This is a textbook for an introductory course in numerical linear algebra at the advanced undergraduate or early graduate level. textbooks in this area often include implementations of the methods in some programming language, which might have been Fortran in the distant past. More recent textbooks in this area have mostly used MATLAB and Python.
In this book, the algorithms are implemented in the Julia programming language. Julia was first introduced in 2012, so it is a relatively new programming language, but it has steadily been growing in popularity as a language for scientific computing. Julia is well known for its high performance, parallel programming features, and numerous libraries for scientific computing.

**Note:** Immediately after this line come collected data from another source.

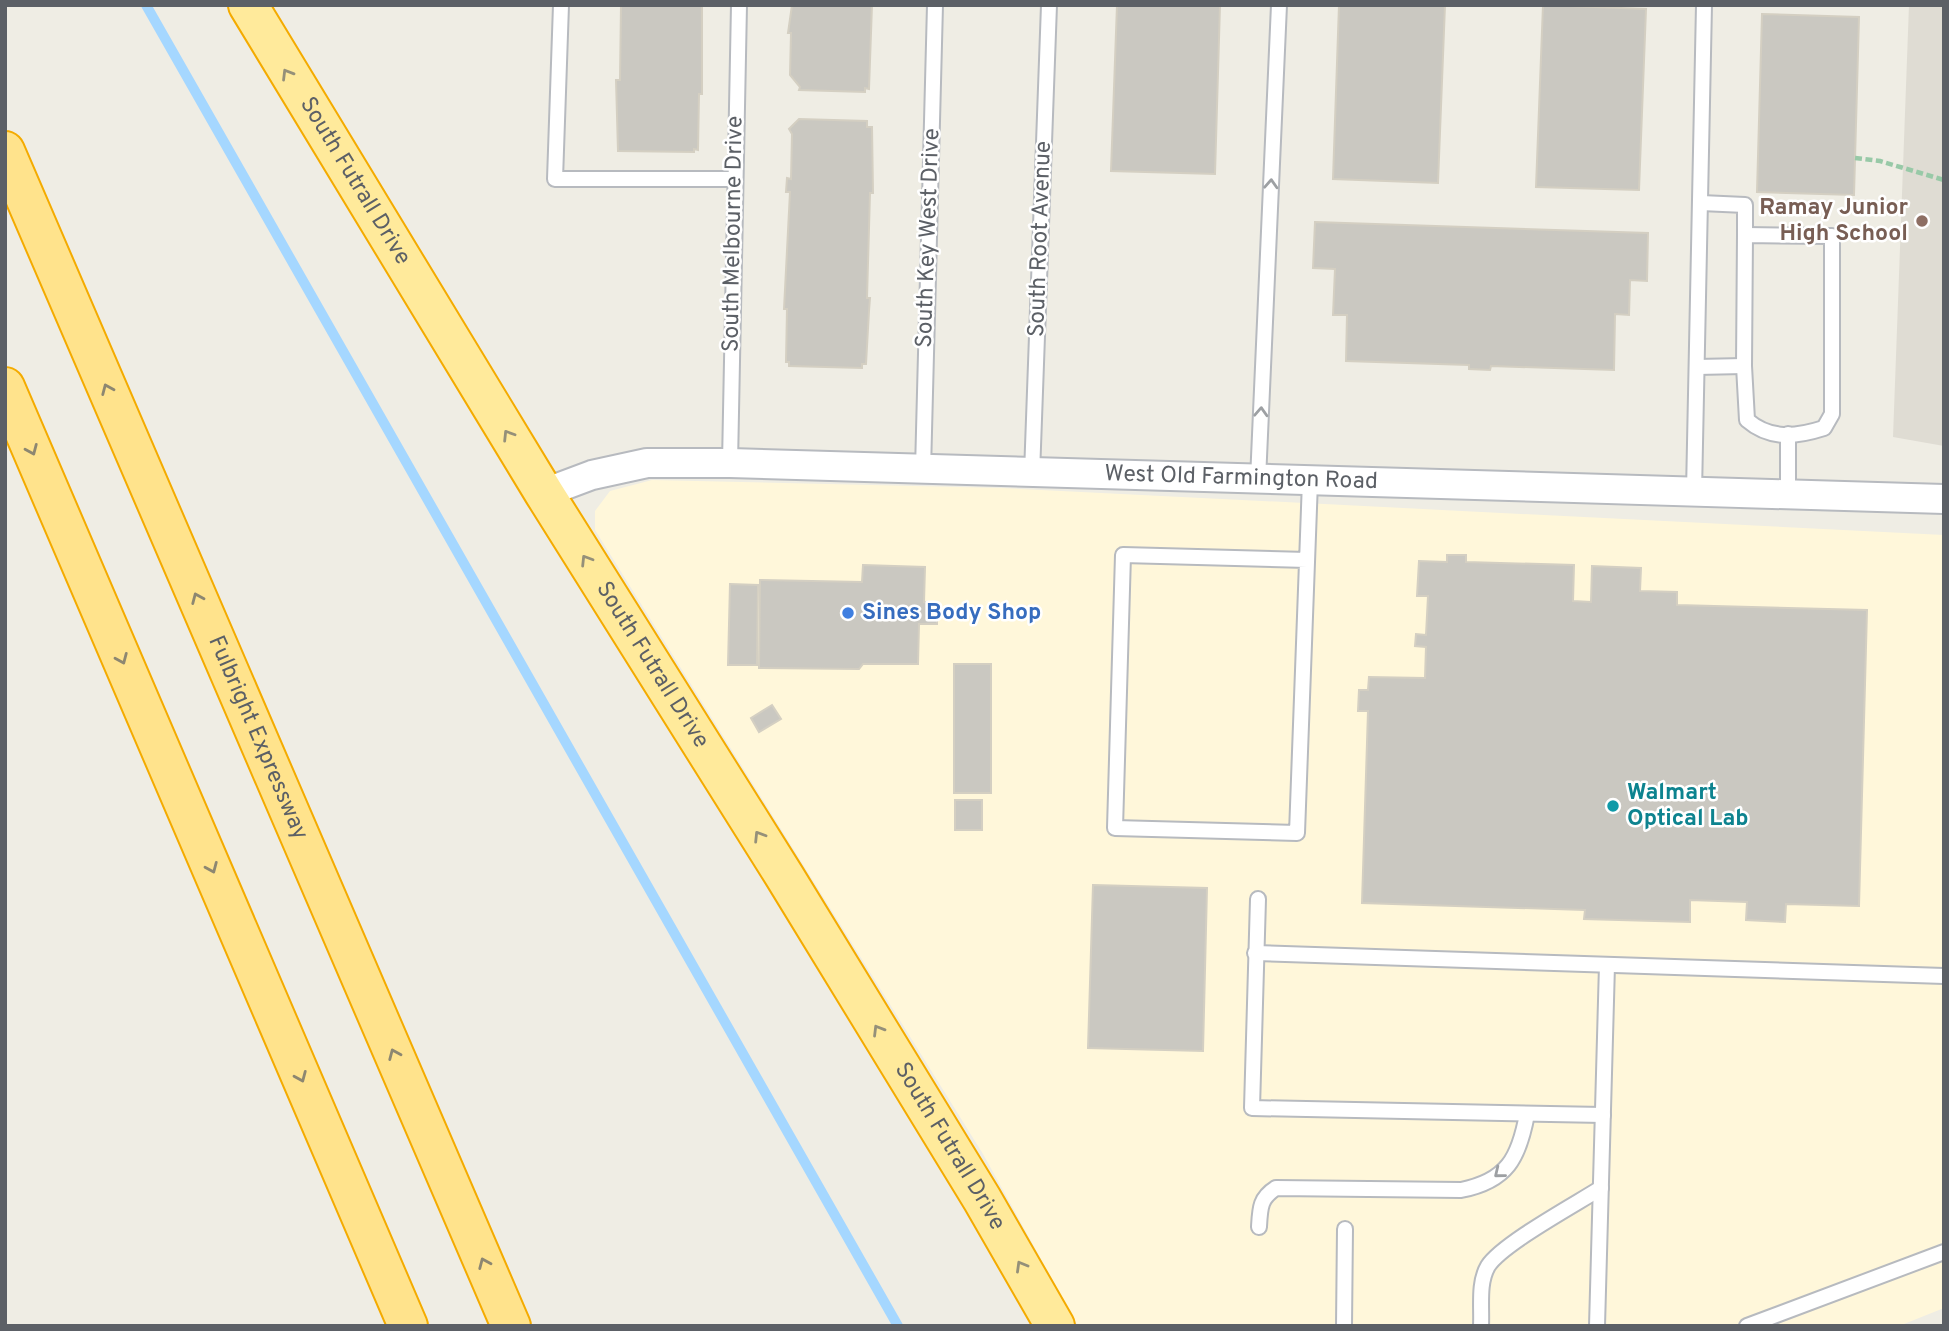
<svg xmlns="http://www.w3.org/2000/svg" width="1949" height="1331" viewBox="0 0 1949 1331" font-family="Overpass,sans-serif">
<rect width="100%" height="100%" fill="#efede4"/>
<path fill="#fff7da" d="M 652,480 L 1002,488 L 1944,535 L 1944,1308 L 1899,1326 L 1078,1326 L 983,1154 L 595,530 L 595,511 L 610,491 Z"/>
<path fill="#dfdcd3" d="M 1909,5 L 1944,5 L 1944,446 L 1893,437 Z"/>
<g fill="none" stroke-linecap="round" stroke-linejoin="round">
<path stroke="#a5d7ff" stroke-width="10" d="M 146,5 L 898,1326"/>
</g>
<g fill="#cac8c1" stroke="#d4cfc2" stroke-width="2">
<path d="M 621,5 L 702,5 L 702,94 L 699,94 L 698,150 L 694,149 L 694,152 L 618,151 L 616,80 L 620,80 Z"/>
<path d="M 792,5 L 872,5 L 869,89 L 865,88 L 865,92 L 799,90 L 800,87 L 790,75 L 791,33 L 788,33 Z"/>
<path d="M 1117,5 L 1220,5 L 1215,174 L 1111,171 Z"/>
<path d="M 1339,5 L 1445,5 L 1438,183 L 1333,179 Z"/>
<path d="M 1543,5 L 1646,9 L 1639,190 L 1536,187 Z"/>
<path d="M 1762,14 L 1859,17 L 1854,195 L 1757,192 Z"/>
<path d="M 799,119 L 867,121 L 867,127 L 872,127 L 873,193 L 870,193 L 867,298 L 870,298 L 869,311 L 866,364 L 862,364 L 862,368 L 789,366 L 789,362 L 786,362 L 787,309 L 784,309 L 790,192 L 786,192 L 787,178 L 791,179 L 792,134 L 789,129 Z"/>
<path d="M 1315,222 L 1648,233 L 1647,281 L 1630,280 L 1629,315 L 1615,314 L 1614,370 L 1491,366 L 1490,370 L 1469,369 L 1469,365 L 1346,361 L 1347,315 L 1333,315 L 1335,269 L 1313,268 Z"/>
<path d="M 1447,555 L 1466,555 L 1466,562 L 1574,565 L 1573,601 L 1591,602 L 1592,566 L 1641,568 L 1640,591 L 1677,592 L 1677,605 L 1867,610 L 1859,906 L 1786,904 L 1785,922 L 1746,920 L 1747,902 L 1690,900 L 1690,922 L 1584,919 L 1585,910 L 1362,903 L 1368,711 L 1358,711 L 1359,690 L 1368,690 L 1369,677 L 1425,678 L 1426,647 L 1415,646 L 1416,634 L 1426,635 L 1428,596 L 1417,596 L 1419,561 L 1447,562 Z"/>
<path d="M 863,565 L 925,567 L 924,602 L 937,603 L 937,624 L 919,624 L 918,664 L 863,664 L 859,669 L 759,668 L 760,580 L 862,582 Z"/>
<path d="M 730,584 L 758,585 L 757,665 L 728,665 Z"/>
<rect x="954" y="664" width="37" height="129"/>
<path d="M 772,705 L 781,719 L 759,732 L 751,718 Z"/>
<rect x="955" y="800" width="27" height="30"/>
<path d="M 1093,885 L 1207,888 L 1203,1051 L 1088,1048 Z"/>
</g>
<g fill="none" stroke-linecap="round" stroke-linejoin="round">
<defs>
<g id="service">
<path d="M 561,5 L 555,179 L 734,179"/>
<path d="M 1701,203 L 1745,205 L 1745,235"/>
<path d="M 1745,235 L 1832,236 L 1832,414 L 1824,428 C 1796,437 1770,440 1747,420 L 1744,366 Z"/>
<path d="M 1697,367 L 1744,366"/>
<path d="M 730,463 L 739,5"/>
<path d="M 923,470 L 935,5"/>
<path d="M 1032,474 L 1049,5"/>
<path d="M 1258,480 L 1279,5"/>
<path d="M 1694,492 L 1704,5"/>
<path d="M 1788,494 L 1788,434"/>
<path d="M 1307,560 L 1123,555 L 1115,828 L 1297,833 L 1310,481"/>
<path d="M 1258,899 L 1252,1108 L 1603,1115"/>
<path d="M 1255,953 L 1944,976"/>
<path d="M 1259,1227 C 1260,1208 1260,1198 1276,1188 L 1461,1190 C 1507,1181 1519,1158 1527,1114"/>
<path d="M 1344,1326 L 1345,1229"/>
<path d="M 1481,1326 C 1482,1307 1478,1283 1488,1266 C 1502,1244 1576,1204 1601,1188"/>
<path d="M 1597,1326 L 1607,965"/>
<path d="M 1747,1326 L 1944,1252"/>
</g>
<g id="minor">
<path id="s1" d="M 544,493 L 592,475 L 647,463 L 730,463 L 1944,499"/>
</g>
<g id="trunk">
<path id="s2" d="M 248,5 L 544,493 L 785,877 L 982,1199 L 1055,1326"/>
</g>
<g id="motorway">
<path id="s3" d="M 5,151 L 511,1326"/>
<path d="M 5,387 L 408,1326"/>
</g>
</defs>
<use href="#service" stroke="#b7babf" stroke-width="18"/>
<use href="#minor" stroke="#b7babf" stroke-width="32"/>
<use href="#trunk" stroke="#f4ab00" stroke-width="42"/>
<use href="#motorway" stroke="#f4ab00" stroke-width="42"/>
<path stroke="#98c9a7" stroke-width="4.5" stroke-dasharray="7 3.5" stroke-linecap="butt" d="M 1855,158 L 1880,161 L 1944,180"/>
<use href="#service" stroke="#fff" stroke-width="14"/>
<use href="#minor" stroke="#fff" stroke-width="28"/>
<use href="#trunk" stroke="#ffea9b" stroke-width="38"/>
<use href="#motorway" stroke="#ffe38c" stroke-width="38"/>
</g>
<defs><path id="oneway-chevron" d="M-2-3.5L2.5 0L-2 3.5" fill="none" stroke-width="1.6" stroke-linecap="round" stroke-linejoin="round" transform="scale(1.75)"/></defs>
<g stroke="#959079">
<use href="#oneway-chevron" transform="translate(287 74) rotate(-121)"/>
<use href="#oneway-chevron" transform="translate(508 435) rotate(-122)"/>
<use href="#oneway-chevron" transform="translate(586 560) rotate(-122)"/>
<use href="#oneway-chevron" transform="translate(759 836) rotate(-122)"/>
<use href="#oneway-chevron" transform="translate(878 1030) rotate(-121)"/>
<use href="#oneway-chevron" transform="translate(1021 1266) rotate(-120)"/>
</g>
<g stroke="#9da0a3">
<use href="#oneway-chevron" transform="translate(1271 184) rotate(-87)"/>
<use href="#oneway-chevron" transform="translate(1261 412) rotate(-87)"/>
<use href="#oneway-chevron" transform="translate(1499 1173) rotate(141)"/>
</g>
<g stroke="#8d8771">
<use href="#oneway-chevron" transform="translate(107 389) rotate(-113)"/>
<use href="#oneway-chevron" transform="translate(32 450) rotate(67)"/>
<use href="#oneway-chevron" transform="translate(197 598) rotate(-113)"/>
<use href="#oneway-chevron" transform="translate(122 659) rotate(67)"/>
<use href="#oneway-chevron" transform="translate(212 868) rotate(67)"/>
<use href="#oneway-chevron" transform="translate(394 1054) rotate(-113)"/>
<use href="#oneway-chevron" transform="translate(301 1077) rotate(67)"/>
<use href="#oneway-chevron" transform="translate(484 1263) rotate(-113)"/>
</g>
<circle fill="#8d6e63" stroke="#fff" stroke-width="2.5" cx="1922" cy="221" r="7"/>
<circle fill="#3f7fe0" stroke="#fff" stroke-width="2.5" cx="848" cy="613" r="7"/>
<circle fill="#0f9aa8" stroke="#fff" stroke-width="2.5" cx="1613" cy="806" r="7"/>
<g text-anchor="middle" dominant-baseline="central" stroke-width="5" stroke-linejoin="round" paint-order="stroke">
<g font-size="23" fill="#5c6066" stroke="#fff">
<text stroke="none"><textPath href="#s2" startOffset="206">South Futrall Drive</textPath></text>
<text transform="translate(734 234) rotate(-89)">South Melbourne Drive</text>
<text transform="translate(929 238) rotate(-88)">South Key West Drive</text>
<text transform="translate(1041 239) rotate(-88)">South Root Avenue</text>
<text stroke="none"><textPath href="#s1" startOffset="702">West Old Farmington Road</textPath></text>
<text stroke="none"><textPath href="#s2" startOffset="774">South Futrall Drive</textPath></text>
<text stroke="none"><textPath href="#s3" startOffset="639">Fulbright Expressway</textPath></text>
<text stroke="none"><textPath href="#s2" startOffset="1340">South Futrall Drive</textPath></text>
</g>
<g font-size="23" font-weight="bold" fill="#785e54" stroke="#fff" text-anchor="end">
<text x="1908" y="208">Ramay Junior<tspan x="1908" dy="26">High School</tspan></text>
</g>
<g font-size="23" font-weight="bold" fill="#366cbe" stroke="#fff" text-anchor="start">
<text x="862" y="613">Sines Body Shop</text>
</g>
<g font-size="23" font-weight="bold" fill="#0d838f" stroke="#fff" text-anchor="start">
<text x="1627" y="793">Walmart<tspan x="1627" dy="26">Optical Lab</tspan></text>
</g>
</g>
<rect width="1949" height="1331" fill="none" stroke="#5c6066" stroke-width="14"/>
</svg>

The coverage of topics in numerical linear algebra is fairly standard for an introductory course. The book discusses the LU and Cholesky factorizations for solving linear systems of equations. Least squares problems are solved using the QR factorization. The QR method is used to obtain eigenvalues. There is a brief discussion of the Golub-Kahan algorithm for the SVD. Classical and Krylov space iterative methods for the solution of linear systems of equations each get a chapter. There is also a chapter on factorizations of sparse matrices. The last chapter of the book is effectively an appendix introducing Julia.
The Jupyter notebooks and Julia code that accompany the book include implementations of all of these methods. Many of the exercises ask the reader to perform computational experiments or to implement extensions to the examples.
The focus of the book is on algorithms for numerical linear algebra rather than Julia programming. It would be relatively straightforward to translate the code into MATLAB or Python. I was disappointed that the book did not make a stronger case for the advantages of Julia over other scripting languages and that the book didn't explore the ecosystem of libraries in the Julia environment.
Instructors looking for a textbook for an introductory course in numerical linear algebra that uses Julia for its examples should definitely give consideration to this book. However, it might be nearly as easy to prepare one's own Julia examples for use with other textbooks such as David S. Watkins'
Fundamentals of Matrix Computations.
Brian Borchers is a professor of mathematics at New Mexico Tech and the editor of MAA Reviews.